Ice cores extracted in June from one of the last tropical glaciers in the Pacific recently arrived in the United States, where researchers will spend the coming months scrutinizing their every detail.
Glaciologists spent two grueling weeks drilling for the ice cores atop Puncak Jaya in Papua, Indonesia. Puncak Jaya is the Earth's highest island peak and the tallest mountain between the Andes and the Himalayas at 16,000 feet (4,884 meters).
Reach team member Dwi Susanto of Columbia University said the excursion was "a lifetime achievement for me, as I usually work at sea level."
The mission may have been a once-in-a-lifetime mission for another reason: The Puncak Jaya glacier is disappearing — fast.

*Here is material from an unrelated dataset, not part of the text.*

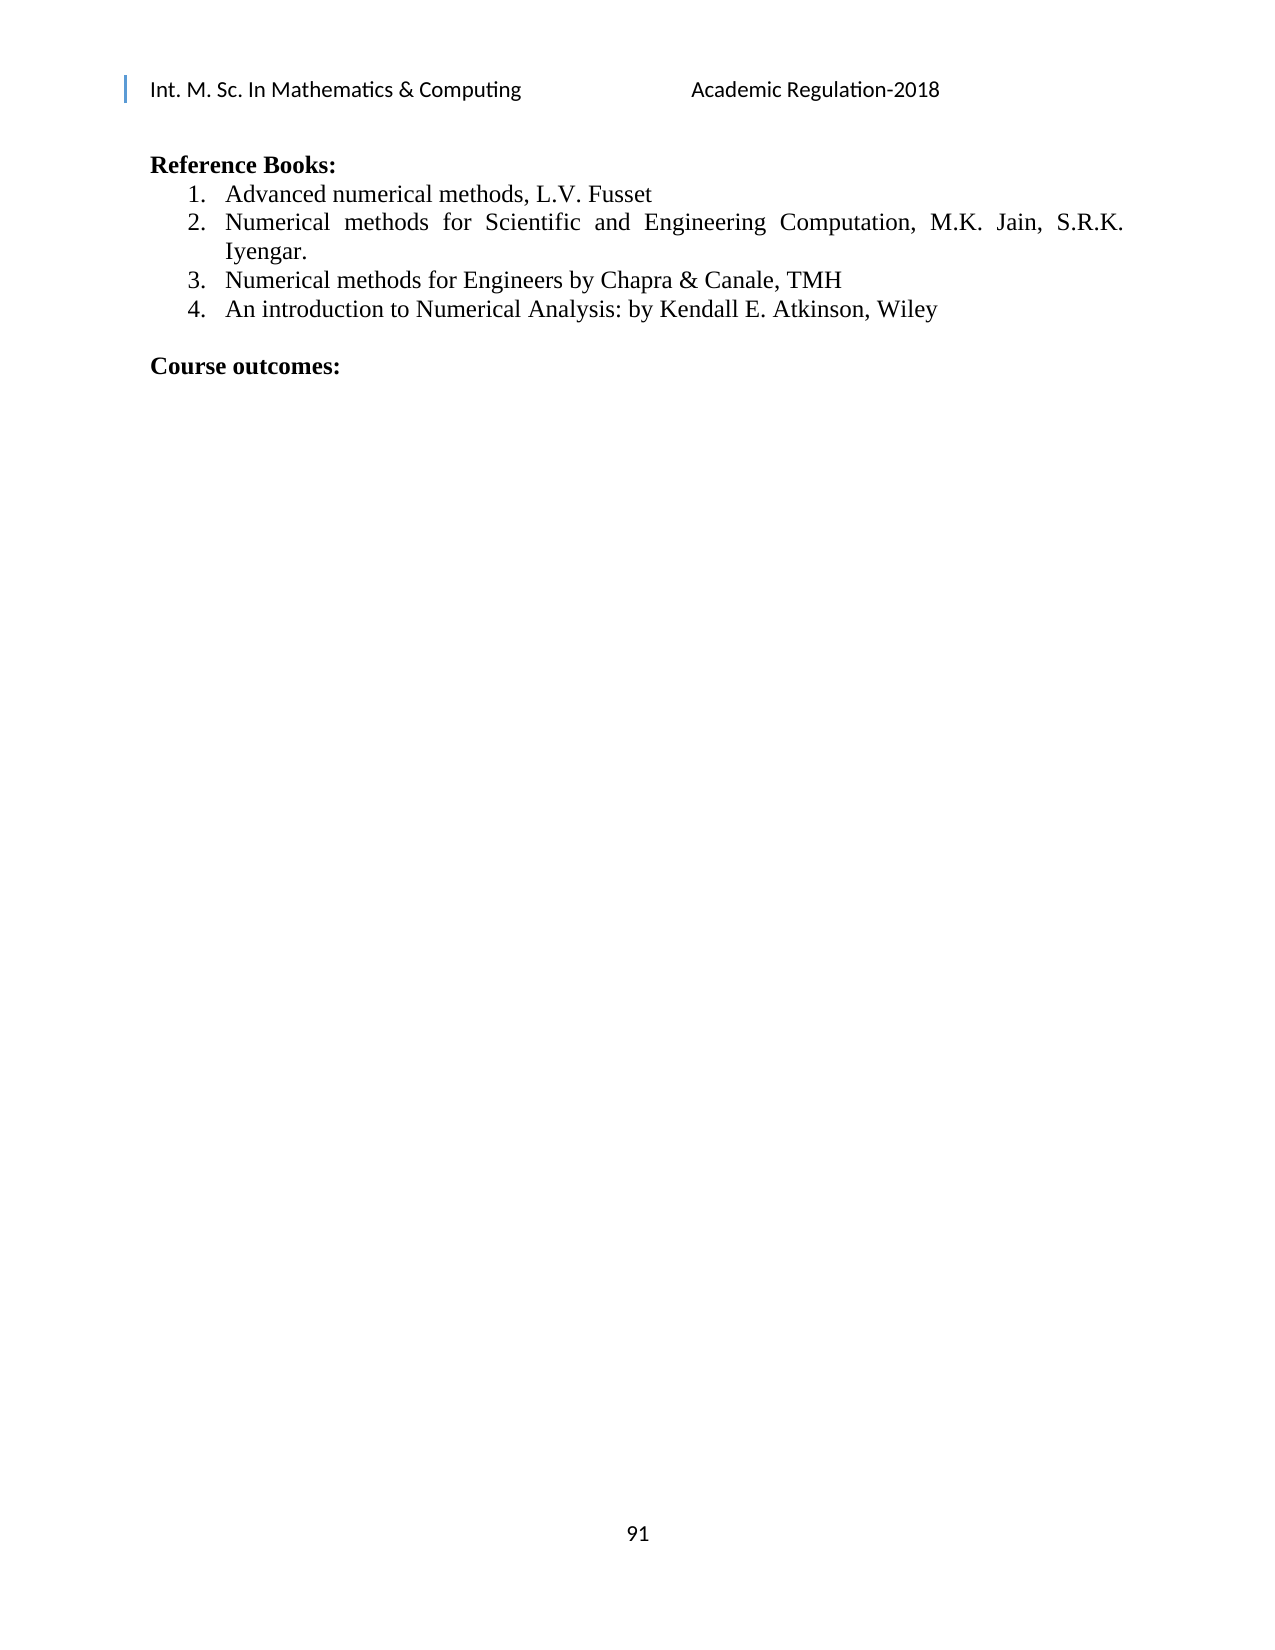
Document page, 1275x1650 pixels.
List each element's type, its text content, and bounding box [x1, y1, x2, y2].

The glaciologists who drilled through the cap, led by Lonnie Thompson of Ohio State University, said the ice field could vanish within the next few years. [See images of the scientists at work.]
These invaluable ice cores are like climate time capsules buried thousands of years ago that show successive layers of ice and snow that have been laid down on glaciers. They enclose tiny bubbles that contain samples of the atmosphere trapped when each layer of ice first formed. By unlocking their secrets, scientists will reveal how the climate has changed over thousands of years.

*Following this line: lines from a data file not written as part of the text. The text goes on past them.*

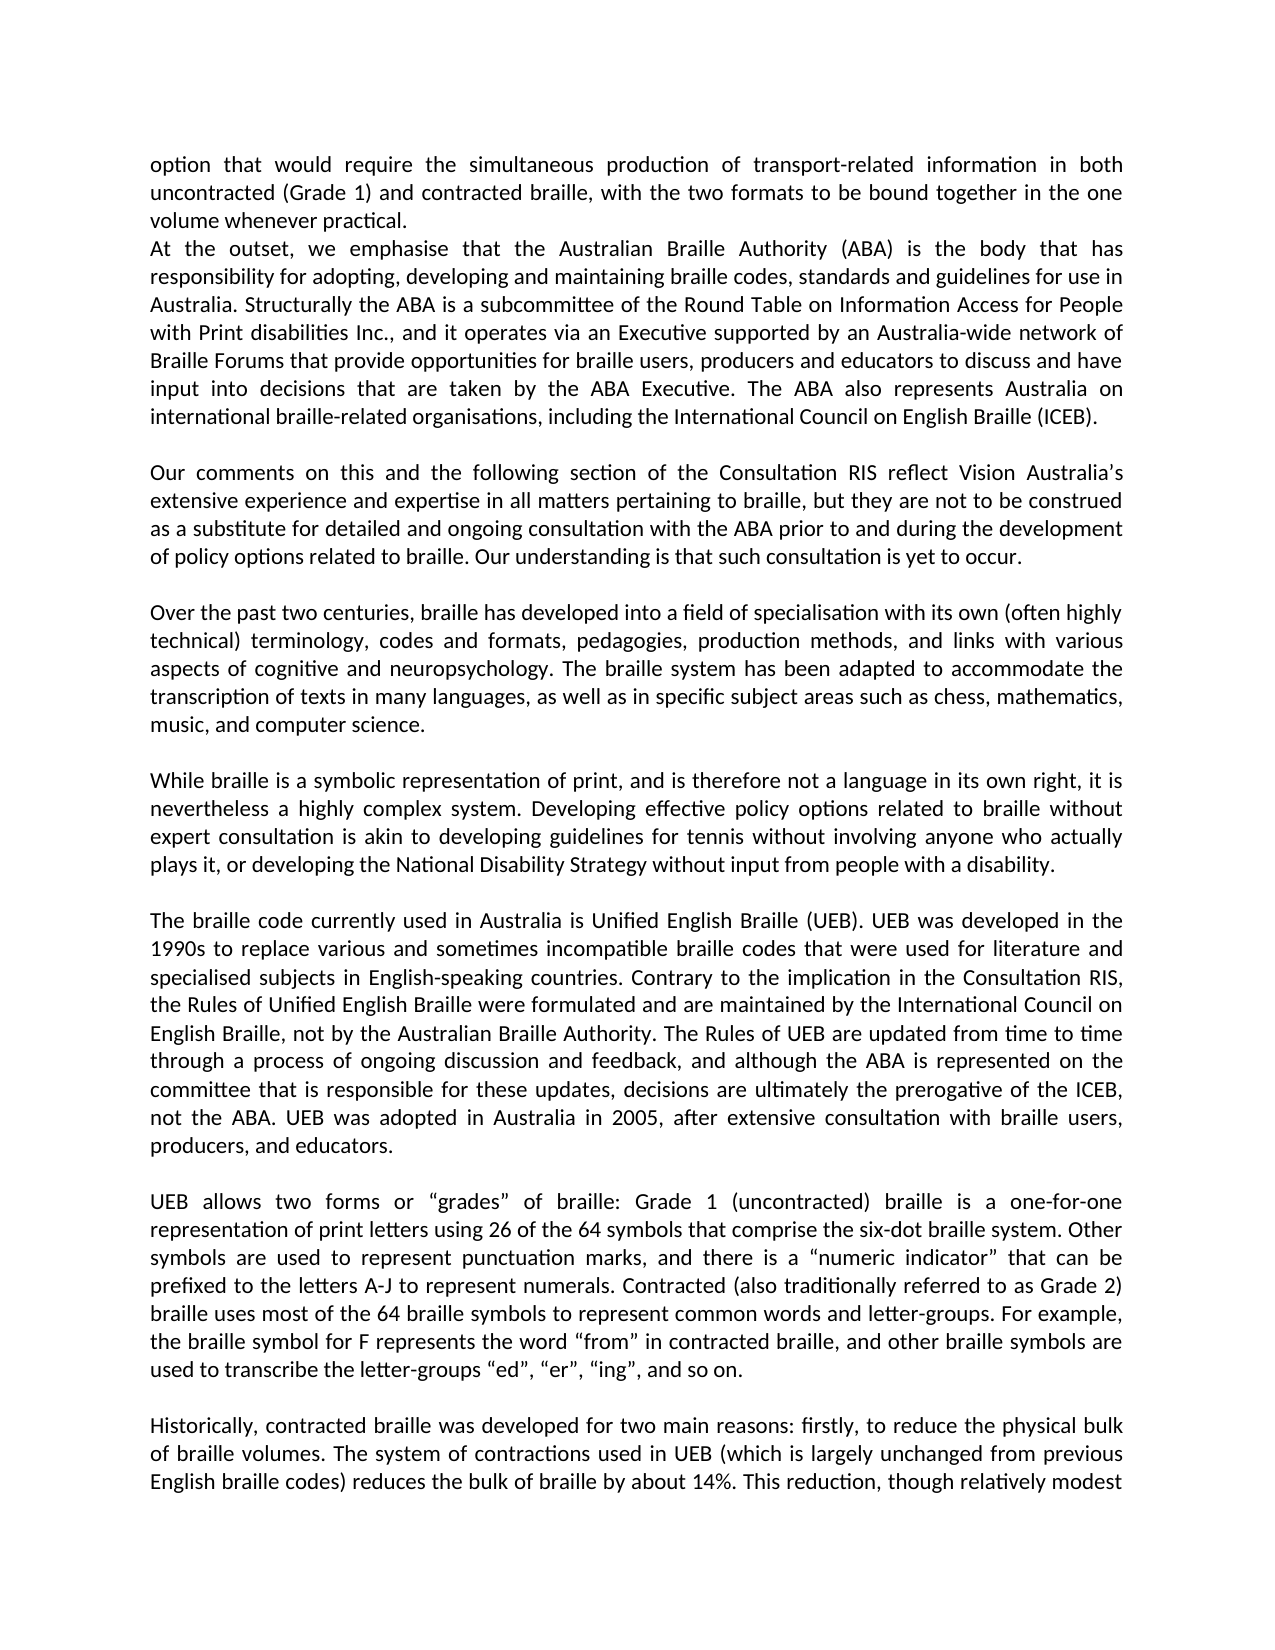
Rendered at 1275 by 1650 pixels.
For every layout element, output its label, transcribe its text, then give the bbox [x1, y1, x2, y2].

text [150, 1411, 1125, 1495]
text Over the past two centuries, braille has developed into a field of specialisation with its own (often highly technical) terminology, codes and formats, pedagogies, production methods, and links with various aspects of cognitive and neuropsychology. The braille system has been adapted to accommodate the transcription of texts in many languages, as well as in specific subject areas such as chess, mathematics, music, and computer science. [150, 598, 1125, 738]
text While braille is a symbolic representation of print, and is therefore not a language in its own right, it is nevertheless a highly complex system. Developing effective policy options related to braille without expert consultation is akin to developing guidelines for tennis without involving anyone who actually plays it, or developing the National Disability Strategy without input from people with a disability. [150, 766, 1125, 878]
text The braille code currently used in Australia is Unified English Braille (UEB). UEB was developed in the 1990s to replace various and sometimes incompatible braille codes that were used for literature and specialised subjects in English-speaking countries. Contrary to the implication in the Consultation RIS, the Rules of Unified English Braille were formulated and are maintained by the International Council on English Braille, not by the Australian Braille Authority. The Rules of UEB are updated from time to time through a process of ongoing discussion and feedback, and although the ABA is represented on the committee that is responsible for these updates, decisions are ultimately the prerogative of the ICEB, not the ABA. UEB was adopted in Australia in 2005, after extensive consultation with braille users, producers, and educators. [150, 907, 1125, 1159]
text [150, 150, 1125, 234]
text UEB allows two forms or “grades” of braille: Grade 1 (uncontracted) braille is a one-for-one representation of print letters using 26 of the 64 symbols that comprise the six-dot braille system. Other symbols are used to represent punctuation marks, and there is a “numeric indicator” that can be prefixed to the letters A-J to represent numerals. Contracted (also traditionally referred to as Grade 2) braille uses most of the 64 braille symbols to represent common words and letter-groups. For example, the braille symbol for F represents the word “from” in contracted braille, and other braille symbols are used to transcribe the letter-groups “ed”, “er”, “ing”, and so on. [150, 1187, 1125, 1383]
text At the outset, we emphasise that the Australian Braille Authority (ABA) is the body that has responsibility for adopting, developing and maintaining braille codes, standards and guidelines for use in Australia. Structurally the ABA is a subcommittee of the Round Table on Information Access for People with Print disabilities Inc., and it operates via an Executive supported by an Australia-wide network of Braille Forums that provide opportunities for braille users, producers and educators to discuss and have input into decisions that are taken by the ABA Executive. The ABA also represents Australia on international braille-related organisations, including the International Council on English Braille (ICEB). [150, 234, 1125, 430]
text Our comments on this and the following section of the Consultation RIS reflect Vision Australia’s extensive experience and expertise in all matters pertaining to braille, but they are not to be construed as a substitute for detailed and ongoing consultation with the ABA prior to and during the development of policy options related to braille. Our understanding is that such consultation is yet to occur. [150, 458, 1125, 570]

The researchers successfully removed three ice cores from two peaks at the Northwall Firn glacier. At the Puncak Sumantri peak, the research team drilled to the bedrock and pulled out two cores totaling nearly 100 feet (30 meters) long each. At the Puncak Soekarno peak, the team extracted an ice core that was 85 feet (26 meters) long.
The drilling was accomplished despite nightmarish weather. Temperatures around 6 degrees Fahrenheit (minus 14 degrees Celsius) were the norm. Torrential winds and pouring rains toppled a tent at the base Saddle camp. These same weather conditions are also pushing the glacier into a fast retreat.
Yet, the rain is also helpful for researchers. They collected rain samples to compare to data from 11 weather stations in the area, which will help the researchers translate the climate history that's locked inside the ice cores. Measuring the stable isotopes of oxygen and hydrogen in the ice will help the researchers calculate past temperatures. Other chemicals preserved in the ice reveal changes in the atmosphere such as those that occurred during major volcanic eruptions. Dust in the ice may signal a drought while some certain compounds may reflect a fire, such as from forest burning.
The glaciologists are hopeful that the new data will provide a long-term record of the El Nino-Southern Oscillation (ENSO) phenomenon that controls how the climate changes in the tropics (and also influences weather patterns elsewhere, including the United States).
An analysis of the first of the cores is expected by December, the researchers said.